■ **EXERCISE DETAILS**: Give back every line below word for word, but leave the pictures out of your answer.

■ **PROVIDED MATERIAL**:
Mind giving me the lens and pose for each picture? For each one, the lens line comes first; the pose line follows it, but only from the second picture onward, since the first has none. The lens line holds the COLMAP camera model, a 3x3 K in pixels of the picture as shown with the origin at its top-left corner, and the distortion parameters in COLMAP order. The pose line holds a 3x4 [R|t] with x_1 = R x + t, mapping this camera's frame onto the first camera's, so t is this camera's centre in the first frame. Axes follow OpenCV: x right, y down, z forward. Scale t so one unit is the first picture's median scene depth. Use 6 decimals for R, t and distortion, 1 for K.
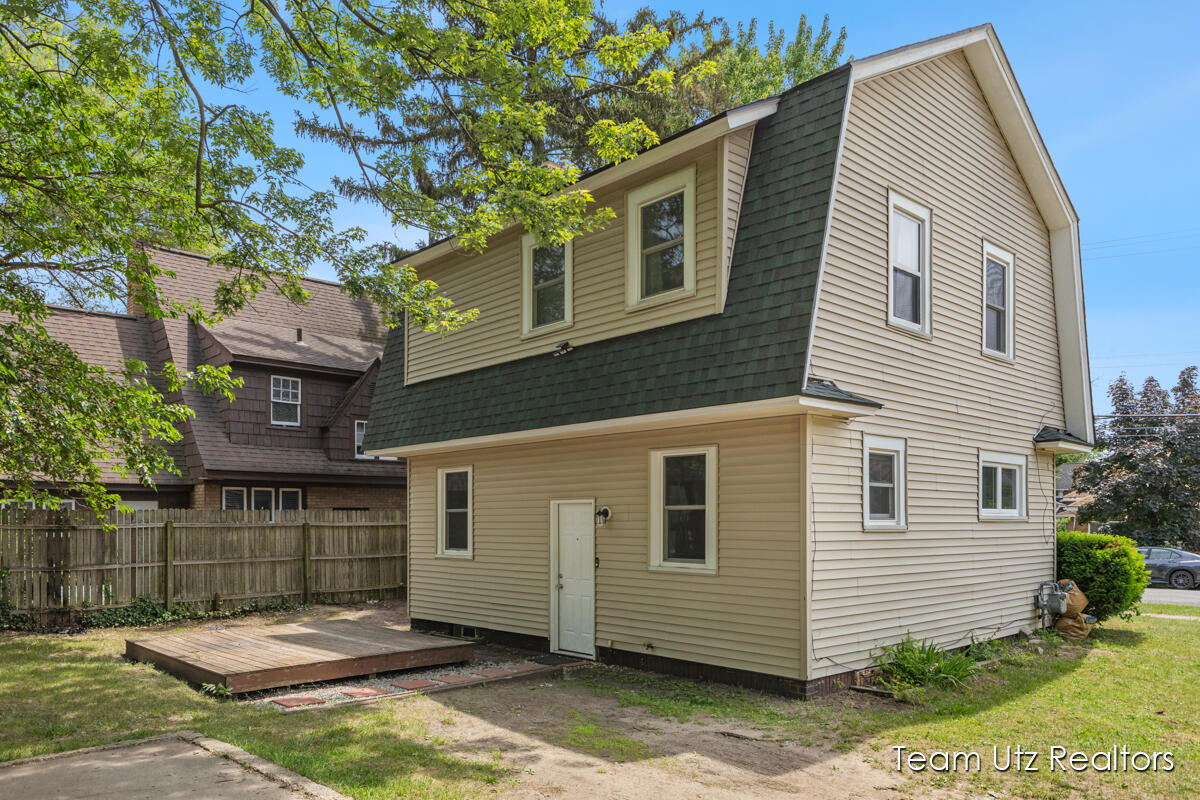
lens RADIAL K [[836.5, 0, 599.4], [0, 836.5, 522.0], [0, 0, 1]] dist [0.022933, 0.000438]
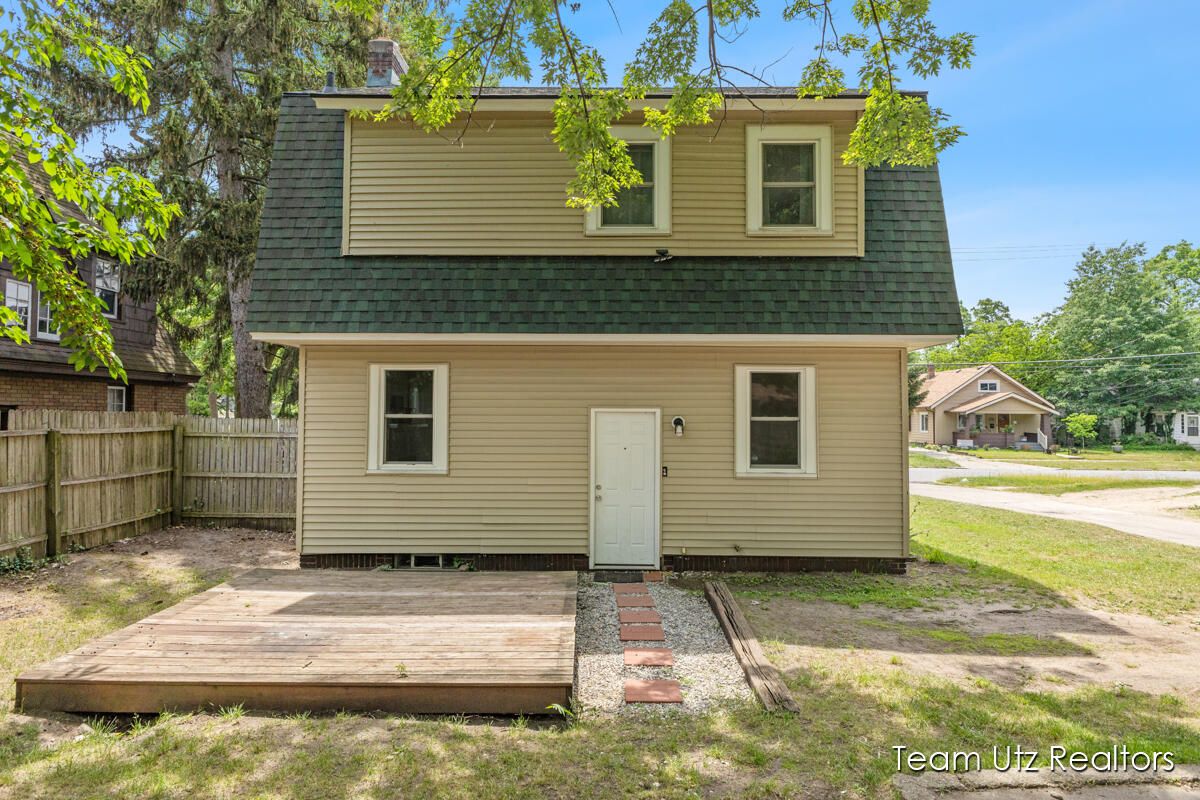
lens RADIAL K [[662.1, 0, 600.0], [0, 662.1, 400.0], [0, 0, 1]] dist [0.002564, -0.000051]
pose [[0.693098, 0.024791, 0.720417, -0.649174], [-0.005109, 0.999552, -0.029482, -0.014185], [-0.720825, 0.016754, 0.692915, 0.515602]]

■ **TASK SOLUTION**:
Mind giving me the lens and pose for each picture? For each one, the lens line comes first; the pose line follows it, but only from the second picture onward, since the first has none. The lens line holds the COLMAP camera model, a 3x3 K in pixels of the picture as shown with the origin at its top-left corner, and the distortion parameters in COLMAP order. The pose line holds a 3x4 [R|t] with x_1 = R x + t, mapping this camera's frame onto the first camera's, so t is this camera's centre in the first frame. Axes follow OpenCV: x right, y down, z forward. Scale t so one unit is the first picture's median scene depth. Use 6 decimals for R, t and distortion, 1 for K.
lens RADIAL K [[836.5, 0, 599.4], [0, 836.5, 522.0], [0, 0, 1]] dist [0.022933, 0.000438]
lens RADIAL K [[662.1, 0, 600.0], [0, 662.1, 400.0], [0, 0, 1]] dist [0.002564, -0.000051]
pose [[0.693098, 0.024791, 0.720417, -0.649174], [-0.005109, 0.999552, -0.029482, -0.014185], [-0.720825, 0.016754, 0.692915, 0.515602]]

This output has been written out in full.